Николаевой в равной степени доступны и пейзажная иллюстративность, и глубокий психологизм. Природа и Человек – вот предметы изучения и одновременно источник вдохновения и для Мастера-творца, и для Мастера-исполнителя.
Бетховен во многом опередил свое время и предопределил пути развития музыкального искусства. Так, прелестная Шестая соната (ор. 10 № 2), наполняющие весенней свежестью Девятая и Десятая (ор. 14) или, к примеру, Пятнадцатая («Пасторальная», ор. 28) словно предугадывают шумановские образы. В то же время «Траурный марш на смерть героя» из Двенадцатой сонаты (ор. 26) заставляет невольно вспомнить «Траурный марш Зигфрида» из вагнеровской тетралогии. И Николаева умеет протянуть эту тончайшую линию преемственности, не нарушая образного строя оригинала, но рождая своей интерпретацией целый новый ассоциативный ряд. И эту «линию преемственности» она протягивает не только к вершине, но и к корням. Николаеву называли «королевой фуги». Сложнейшие бетховенские полифонические построения в Двадцать девятой (ор. 106) и Тридцать первой (ор. 110) сонатах в ее исполнении обретают ясность и стройность могучей баховской вертикали. И потрясают своим величием!

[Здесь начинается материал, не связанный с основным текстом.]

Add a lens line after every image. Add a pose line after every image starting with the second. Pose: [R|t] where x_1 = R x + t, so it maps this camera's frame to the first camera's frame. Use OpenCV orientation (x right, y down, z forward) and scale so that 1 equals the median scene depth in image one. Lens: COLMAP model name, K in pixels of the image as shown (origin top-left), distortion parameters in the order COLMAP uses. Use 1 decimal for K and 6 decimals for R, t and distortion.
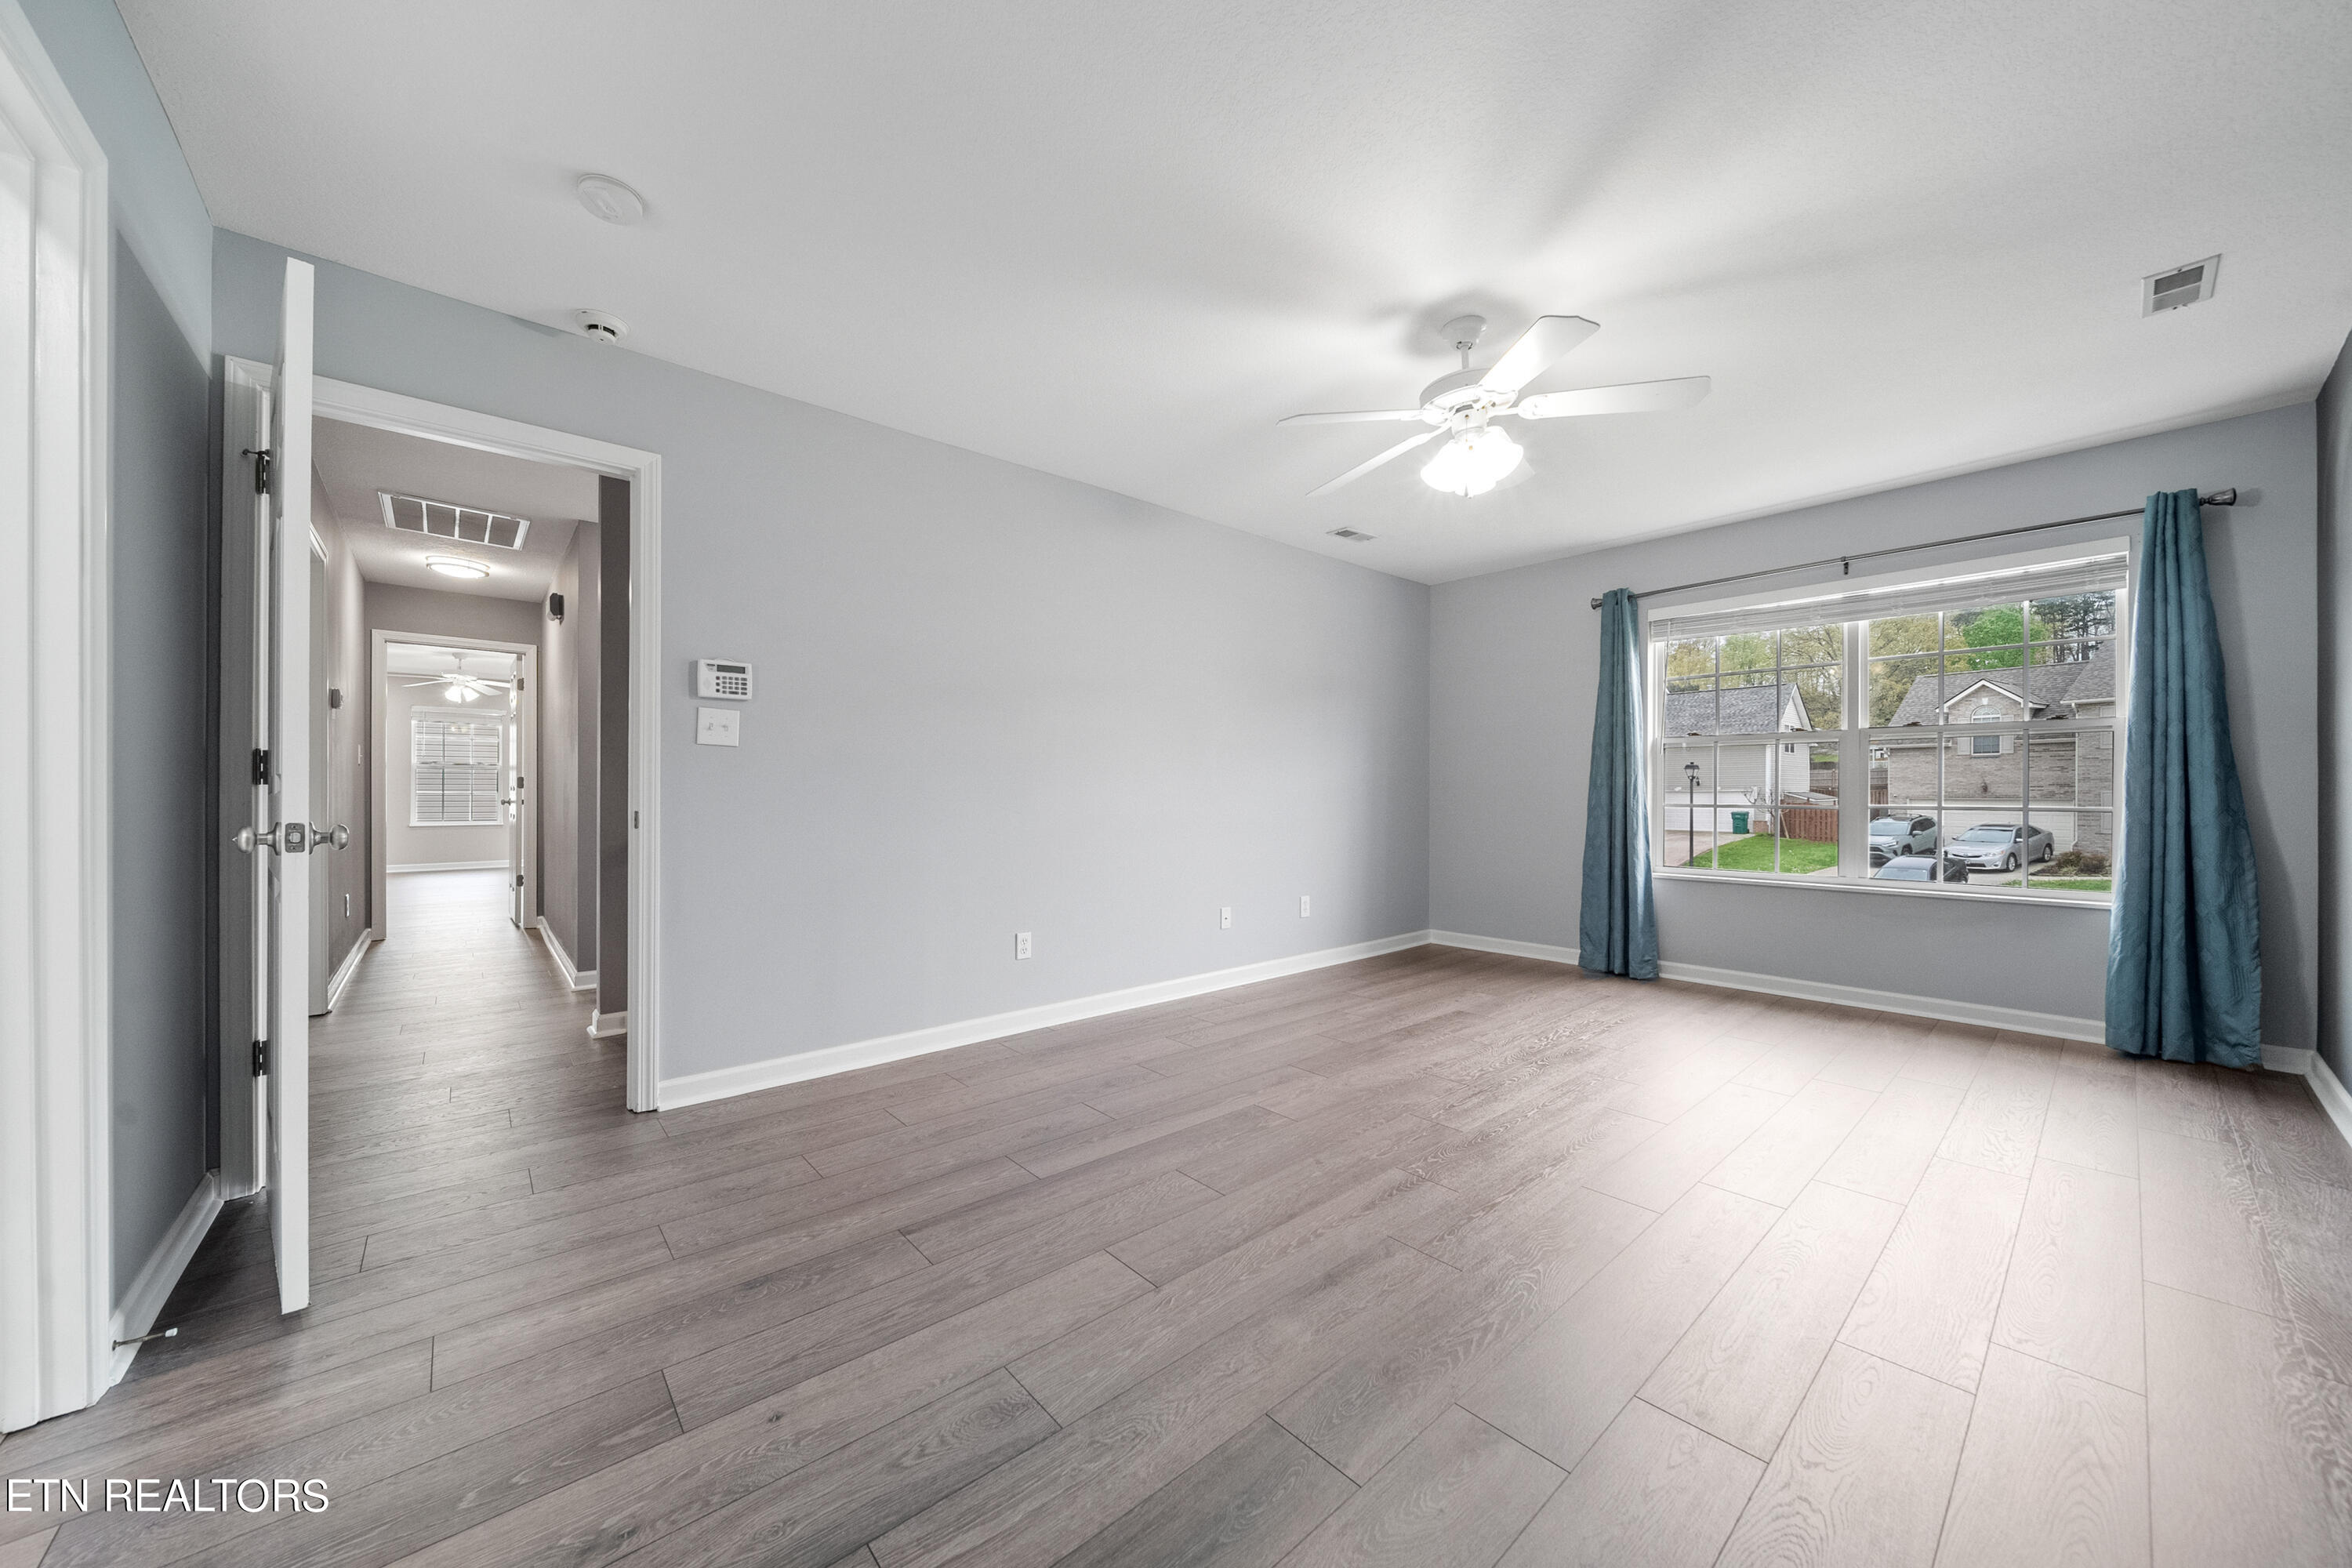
lens RADIAL K [[816.0, 0, 1172.2], [0, 816.0, 784.2], [0, 0, 1]] dist [-0.001418, -0.000668]
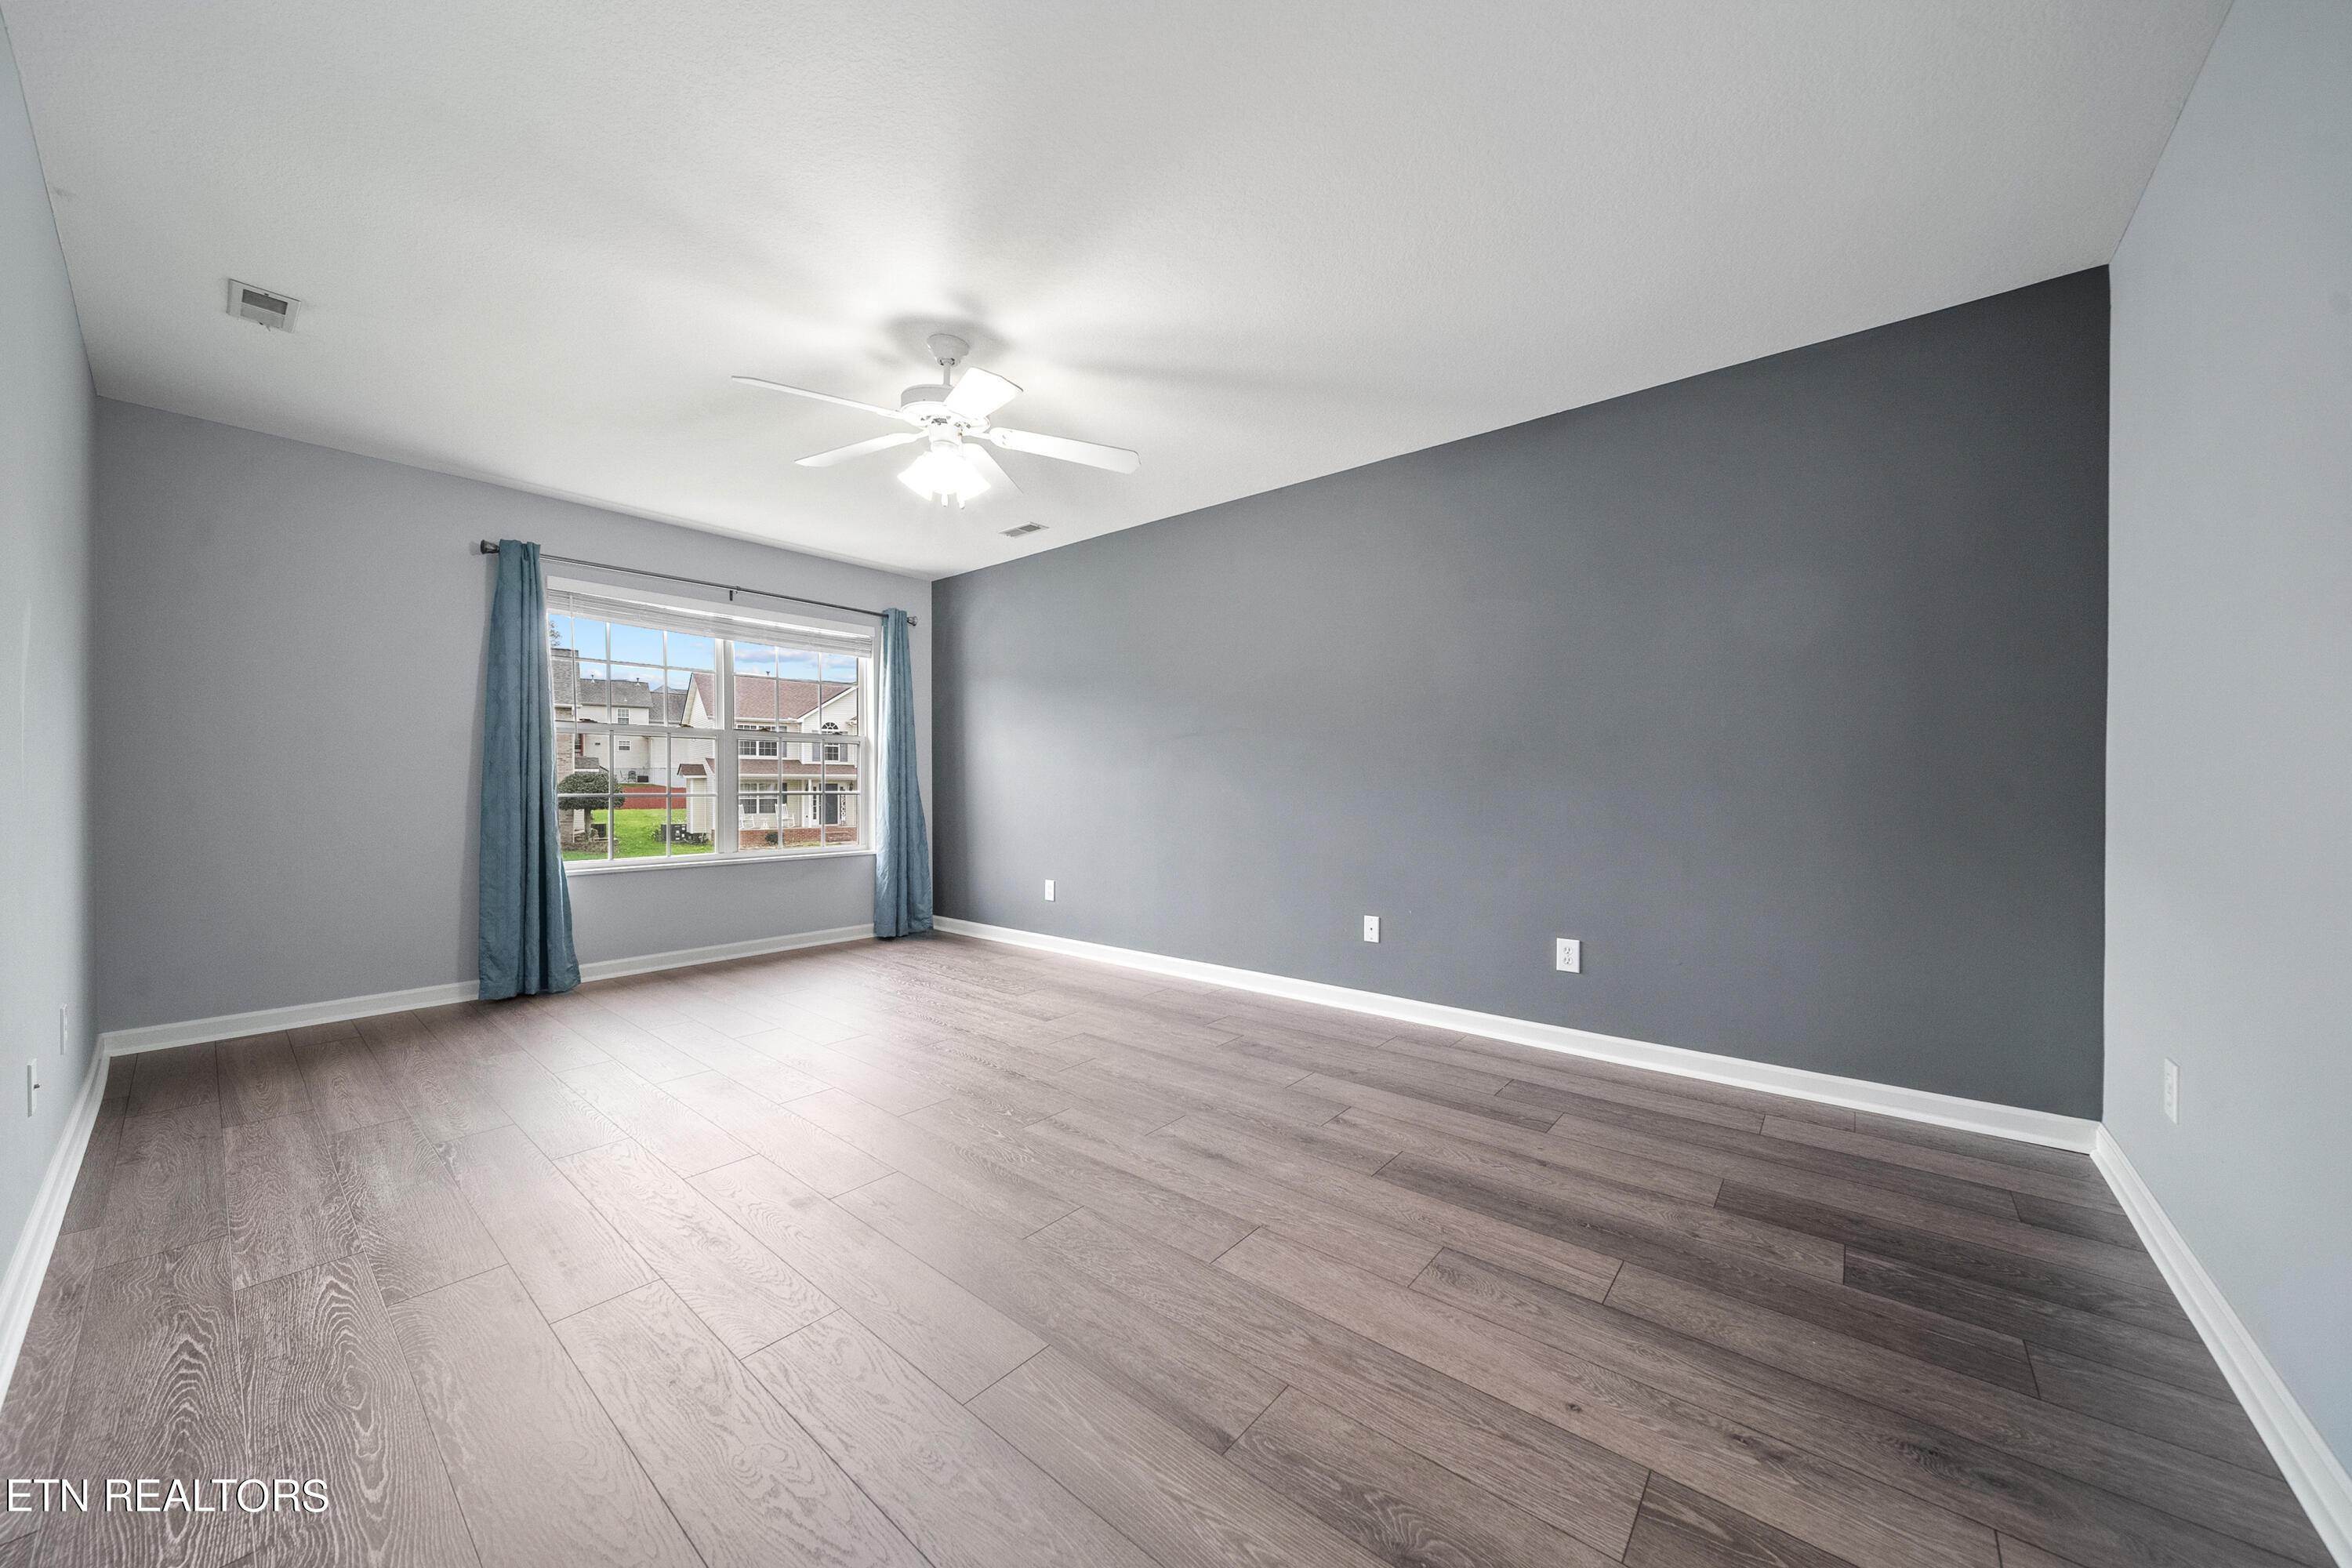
lens RADIAL K [[816.0, 0, 1172.2], [0, 816.0, 784.2], [0, 0, 1]] dist [-0.001418, -0.000668]
pose [[-0.154782, -0.000908, 0.987948, -1.079067], [-0.011633, 0.999932, -0.000903, 0.015544], [-0.987880, -0.011633, -0.154782, 1.274720]]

Пожалуй, потрясает с наивысшей силой (мнение абсолютно субъективное – каждый наверняка найдет в этом цикле что-то свое) именно Двадцать девятая («Хаммерклавир»). Недаром Ганс фон Бюлов сравнивал эту сонату с Героической симфонией. В исполнении Татьяны Николаевой мы и слышим симфонию, обретающую масштабы сотворения мира и апокалипсиса, после которого остается только… загадочный мир Тридцать второй сонаты (ор. 111), вопросы и ответы бытия, «высочайшее спокойствие и безмятежность, могущество которой скрыто под почти неподвижной улыбкой Будды» (Ромен Роллан).
«Это умное мастерство… целенаправленное и глубоко осмысленное» – так охарактеризовал пианист, музыковед и педагог Яков Исаакович Мильштейн искусство Татьяны Николаевой.
Можно только добавить: перед нами классика. Благородная, величественная, монументальная. И в то же время трепетная, нежная и живая.